The other stroke of good fortune for the Albanese government is the massive boost to commodity prices fuelled in roughly equal measure by the post-COVID rebound and the war in Ukraine.
This is expected to contribute an extra $16 billion to the budget bottom line from gas and oil alone. Coal, iron ore and lithium are also booming.
So, while all of this is good news for the government, which is in the fortunate position of being able to deliver long overdue cost-of-living relief at the same time as it reins in the deficit, there is a downside.
That is that the current circumstances are not only unique, they are cyclical in nature. Commodity investors are all too aware that what goes up usually comes down.

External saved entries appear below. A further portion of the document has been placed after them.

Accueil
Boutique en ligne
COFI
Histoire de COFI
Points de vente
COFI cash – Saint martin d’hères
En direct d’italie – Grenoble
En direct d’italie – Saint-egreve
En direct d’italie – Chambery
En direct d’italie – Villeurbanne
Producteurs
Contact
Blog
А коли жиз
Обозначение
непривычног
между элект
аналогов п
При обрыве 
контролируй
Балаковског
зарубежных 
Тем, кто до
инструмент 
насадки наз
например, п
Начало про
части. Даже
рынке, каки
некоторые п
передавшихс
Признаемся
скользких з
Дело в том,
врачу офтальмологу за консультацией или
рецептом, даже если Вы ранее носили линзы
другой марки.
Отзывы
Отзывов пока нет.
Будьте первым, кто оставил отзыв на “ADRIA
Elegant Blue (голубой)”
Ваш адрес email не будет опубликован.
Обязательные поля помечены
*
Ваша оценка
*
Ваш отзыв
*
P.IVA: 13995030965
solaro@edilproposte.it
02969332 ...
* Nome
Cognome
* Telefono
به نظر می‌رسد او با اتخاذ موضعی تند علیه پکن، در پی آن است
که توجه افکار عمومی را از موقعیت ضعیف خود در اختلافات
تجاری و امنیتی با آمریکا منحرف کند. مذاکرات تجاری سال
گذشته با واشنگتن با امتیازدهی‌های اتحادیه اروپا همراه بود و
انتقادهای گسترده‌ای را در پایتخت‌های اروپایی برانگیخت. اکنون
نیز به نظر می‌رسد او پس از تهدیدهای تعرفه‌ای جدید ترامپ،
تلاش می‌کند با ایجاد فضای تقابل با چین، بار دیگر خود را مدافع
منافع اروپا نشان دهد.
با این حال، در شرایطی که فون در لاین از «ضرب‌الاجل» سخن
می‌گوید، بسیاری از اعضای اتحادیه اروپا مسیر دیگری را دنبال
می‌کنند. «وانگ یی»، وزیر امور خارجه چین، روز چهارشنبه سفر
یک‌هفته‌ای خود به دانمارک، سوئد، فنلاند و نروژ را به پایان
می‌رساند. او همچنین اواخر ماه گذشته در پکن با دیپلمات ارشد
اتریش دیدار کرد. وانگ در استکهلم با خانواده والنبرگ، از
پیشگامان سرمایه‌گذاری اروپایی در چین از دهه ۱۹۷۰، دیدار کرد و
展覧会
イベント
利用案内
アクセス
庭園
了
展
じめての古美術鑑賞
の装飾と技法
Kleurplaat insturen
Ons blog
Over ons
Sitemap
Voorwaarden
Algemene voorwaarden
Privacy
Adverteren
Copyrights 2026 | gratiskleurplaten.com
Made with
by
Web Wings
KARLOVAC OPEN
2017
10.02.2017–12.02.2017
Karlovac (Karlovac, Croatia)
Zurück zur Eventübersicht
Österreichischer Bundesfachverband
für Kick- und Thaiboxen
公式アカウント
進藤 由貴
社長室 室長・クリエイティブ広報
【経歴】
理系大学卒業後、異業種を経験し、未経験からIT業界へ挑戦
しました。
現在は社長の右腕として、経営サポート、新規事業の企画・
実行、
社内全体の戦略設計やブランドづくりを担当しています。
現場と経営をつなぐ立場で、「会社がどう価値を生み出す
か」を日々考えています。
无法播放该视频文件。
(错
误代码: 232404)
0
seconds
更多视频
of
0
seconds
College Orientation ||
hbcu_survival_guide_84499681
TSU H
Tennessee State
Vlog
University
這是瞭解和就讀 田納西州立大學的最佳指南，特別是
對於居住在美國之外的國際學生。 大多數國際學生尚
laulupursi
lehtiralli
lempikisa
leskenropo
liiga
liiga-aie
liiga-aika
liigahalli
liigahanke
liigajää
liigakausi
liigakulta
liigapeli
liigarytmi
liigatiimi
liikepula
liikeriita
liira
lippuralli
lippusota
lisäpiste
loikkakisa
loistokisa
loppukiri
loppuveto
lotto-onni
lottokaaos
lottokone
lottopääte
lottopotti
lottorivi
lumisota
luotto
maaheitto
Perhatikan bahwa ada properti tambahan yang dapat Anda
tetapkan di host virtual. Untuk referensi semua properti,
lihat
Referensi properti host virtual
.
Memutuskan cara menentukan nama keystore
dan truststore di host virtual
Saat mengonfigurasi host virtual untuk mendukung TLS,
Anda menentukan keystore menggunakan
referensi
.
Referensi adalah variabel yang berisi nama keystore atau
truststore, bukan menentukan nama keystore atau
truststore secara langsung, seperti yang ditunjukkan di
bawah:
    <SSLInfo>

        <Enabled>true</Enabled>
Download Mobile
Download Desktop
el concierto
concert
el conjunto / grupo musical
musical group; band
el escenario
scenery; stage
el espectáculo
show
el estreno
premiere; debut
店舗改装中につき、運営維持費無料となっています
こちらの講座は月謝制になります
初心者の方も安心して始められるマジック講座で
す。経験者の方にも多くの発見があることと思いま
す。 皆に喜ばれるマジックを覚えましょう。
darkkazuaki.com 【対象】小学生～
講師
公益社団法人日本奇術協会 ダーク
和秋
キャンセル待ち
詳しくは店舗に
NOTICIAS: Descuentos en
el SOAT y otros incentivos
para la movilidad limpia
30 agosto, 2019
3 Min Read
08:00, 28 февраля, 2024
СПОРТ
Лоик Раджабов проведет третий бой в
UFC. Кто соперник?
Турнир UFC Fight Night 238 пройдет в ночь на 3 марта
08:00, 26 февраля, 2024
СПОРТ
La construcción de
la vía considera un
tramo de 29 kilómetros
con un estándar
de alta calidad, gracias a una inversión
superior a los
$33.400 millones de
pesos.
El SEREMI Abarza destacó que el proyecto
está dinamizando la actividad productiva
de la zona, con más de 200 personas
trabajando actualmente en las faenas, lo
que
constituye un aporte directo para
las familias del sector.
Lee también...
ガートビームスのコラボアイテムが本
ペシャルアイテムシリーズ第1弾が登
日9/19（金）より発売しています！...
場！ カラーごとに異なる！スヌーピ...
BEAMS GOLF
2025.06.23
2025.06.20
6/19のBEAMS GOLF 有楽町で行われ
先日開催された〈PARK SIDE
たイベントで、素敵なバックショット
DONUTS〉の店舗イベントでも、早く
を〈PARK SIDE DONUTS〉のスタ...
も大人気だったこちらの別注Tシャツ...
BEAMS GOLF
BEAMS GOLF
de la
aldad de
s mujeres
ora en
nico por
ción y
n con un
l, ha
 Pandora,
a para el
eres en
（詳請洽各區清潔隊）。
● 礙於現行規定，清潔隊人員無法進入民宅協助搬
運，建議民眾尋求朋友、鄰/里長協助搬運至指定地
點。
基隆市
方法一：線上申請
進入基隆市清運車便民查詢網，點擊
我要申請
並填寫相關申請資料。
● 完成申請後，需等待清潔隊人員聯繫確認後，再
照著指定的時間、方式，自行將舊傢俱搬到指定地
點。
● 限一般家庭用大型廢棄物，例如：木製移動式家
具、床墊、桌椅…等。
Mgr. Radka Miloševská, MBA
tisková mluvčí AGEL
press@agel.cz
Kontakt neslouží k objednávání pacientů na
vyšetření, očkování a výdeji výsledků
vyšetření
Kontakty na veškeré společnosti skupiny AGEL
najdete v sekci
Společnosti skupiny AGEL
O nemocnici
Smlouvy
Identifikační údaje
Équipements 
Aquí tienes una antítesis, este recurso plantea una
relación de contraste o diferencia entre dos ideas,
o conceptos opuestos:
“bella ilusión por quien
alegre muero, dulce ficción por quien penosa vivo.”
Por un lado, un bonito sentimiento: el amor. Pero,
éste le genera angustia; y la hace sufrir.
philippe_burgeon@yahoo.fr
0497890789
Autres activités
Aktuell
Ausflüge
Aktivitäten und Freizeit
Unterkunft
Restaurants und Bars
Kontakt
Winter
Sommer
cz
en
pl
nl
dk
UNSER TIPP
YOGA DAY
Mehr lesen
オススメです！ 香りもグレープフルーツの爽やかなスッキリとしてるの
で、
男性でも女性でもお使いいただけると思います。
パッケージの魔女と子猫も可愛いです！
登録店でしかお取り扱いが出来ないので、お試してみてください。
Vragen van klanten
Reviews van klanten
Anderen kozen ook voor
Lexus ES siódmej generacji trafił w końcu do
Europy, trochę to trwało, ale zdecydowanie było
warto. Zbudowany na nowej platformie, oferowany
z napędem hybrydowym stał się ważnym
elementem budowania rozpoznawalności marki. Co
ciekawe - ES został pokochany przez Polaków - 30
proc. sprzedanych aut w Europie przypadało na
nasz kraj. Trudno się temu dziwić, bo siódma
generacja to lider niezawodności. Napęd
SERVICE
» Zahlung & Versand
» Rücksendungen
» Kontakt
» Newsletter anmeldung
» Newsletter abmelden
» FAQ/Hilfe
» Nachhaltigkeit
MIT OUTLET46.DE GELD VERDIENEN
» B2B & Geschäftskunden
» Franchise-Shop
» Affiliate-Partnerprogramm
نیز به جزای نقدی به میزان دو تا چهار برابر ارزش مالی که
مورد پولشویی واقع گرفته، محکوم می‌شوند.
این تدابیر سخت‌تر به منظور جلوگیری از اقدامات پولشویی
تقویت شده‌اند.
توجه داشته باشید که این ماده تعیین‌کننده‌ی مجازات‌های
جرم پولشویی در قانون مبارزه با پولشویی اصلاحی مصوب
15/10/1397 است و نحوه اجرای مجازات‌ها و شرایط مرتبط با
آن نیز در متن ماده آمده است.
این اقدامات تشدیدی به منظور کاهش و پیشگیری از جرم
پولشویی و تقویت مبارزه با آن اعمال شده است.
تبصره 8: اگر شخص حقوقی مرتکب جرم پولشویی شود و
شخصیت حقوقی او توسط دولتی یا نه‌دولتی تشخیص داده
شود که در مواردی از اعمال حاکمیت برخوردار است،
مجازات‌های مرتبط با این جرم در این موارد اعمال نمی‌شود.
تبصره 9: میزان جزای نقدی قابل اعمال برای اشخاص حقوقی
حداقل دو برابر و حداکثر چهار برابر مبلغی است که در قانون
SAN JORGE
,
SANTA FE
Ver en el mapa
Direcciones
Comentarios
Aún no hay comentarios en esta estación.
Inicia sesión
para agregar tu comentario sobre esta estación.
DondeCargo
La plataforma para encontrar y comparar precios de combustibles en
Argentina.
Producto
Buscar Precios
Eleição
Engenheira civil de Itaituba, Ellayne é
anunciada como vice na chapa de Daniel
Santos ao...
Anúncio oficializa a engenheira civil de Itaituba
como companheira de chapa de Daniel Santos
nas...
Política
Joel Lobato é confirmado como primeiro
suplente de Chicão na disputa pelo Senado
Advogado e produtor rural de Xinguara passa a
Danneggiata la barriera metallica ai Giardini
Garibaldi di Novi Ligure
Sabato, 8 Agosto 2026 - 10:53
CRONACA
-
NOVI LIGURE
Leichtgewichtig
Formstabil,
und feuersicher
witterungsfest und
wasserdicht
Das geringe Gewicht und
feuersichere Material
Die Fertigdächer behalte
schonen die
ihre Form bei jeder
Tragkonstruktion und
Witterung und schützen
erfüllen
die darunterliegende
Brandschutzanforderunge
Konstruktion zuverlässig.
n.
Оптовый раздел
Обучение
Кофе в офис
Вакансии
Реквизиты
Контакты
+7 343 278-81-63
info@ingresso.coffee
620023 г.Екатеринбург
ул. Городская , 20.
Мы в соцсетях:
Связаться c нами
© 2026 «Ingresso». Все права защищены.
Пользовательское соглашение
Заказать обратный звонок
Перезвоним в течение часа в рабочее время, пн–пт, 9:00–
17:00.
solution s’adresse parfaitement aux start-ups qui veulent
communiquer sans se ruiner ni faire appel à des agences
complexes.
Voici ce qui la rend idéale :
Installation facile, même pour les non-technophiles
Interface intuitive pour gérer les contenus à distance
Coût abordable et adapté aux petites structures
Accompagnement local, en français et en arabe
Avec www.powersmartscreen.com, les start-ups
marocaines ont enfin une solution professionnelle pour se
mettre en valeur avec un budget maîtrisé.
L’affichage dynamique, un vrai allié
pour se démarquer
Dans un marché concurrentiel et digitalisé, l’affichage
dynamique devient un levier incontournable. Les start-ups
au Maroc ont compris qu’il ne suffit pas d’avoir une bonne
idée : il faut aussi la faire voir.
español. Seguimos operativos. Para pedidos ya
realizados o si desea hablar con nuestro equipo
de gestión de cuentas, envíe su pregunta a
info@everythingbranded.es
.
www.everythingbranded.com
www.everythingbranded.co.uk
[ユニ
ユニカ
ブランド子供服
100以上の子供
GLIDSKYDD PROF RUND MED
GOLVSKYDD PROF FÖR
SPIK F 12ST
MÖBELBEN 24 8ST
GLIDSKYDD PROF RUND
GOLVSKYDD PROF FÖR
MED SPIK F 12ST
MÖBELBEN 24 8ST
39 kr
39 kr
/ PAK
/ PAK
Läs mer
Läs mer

A fall in commodity demand - and prices - could be prompted by a wide range of factors. One of the most likely is an economic downturn.
With many US investors going on the defensive because of growing fears of a recession and Australia's GDP growth now expected to be much lower than at anytime since the worst of the pandemic, the unemployment rate won't stay where it is forever.
While in 2008 Wayne Swan was able to invest more than $15 billion into the three major "nation-building" funds Dr Chalmers does not have that luxury.
He has to walk the fine line between delivering on voters' expectations and paying down the record level of national debt as quickly as possible.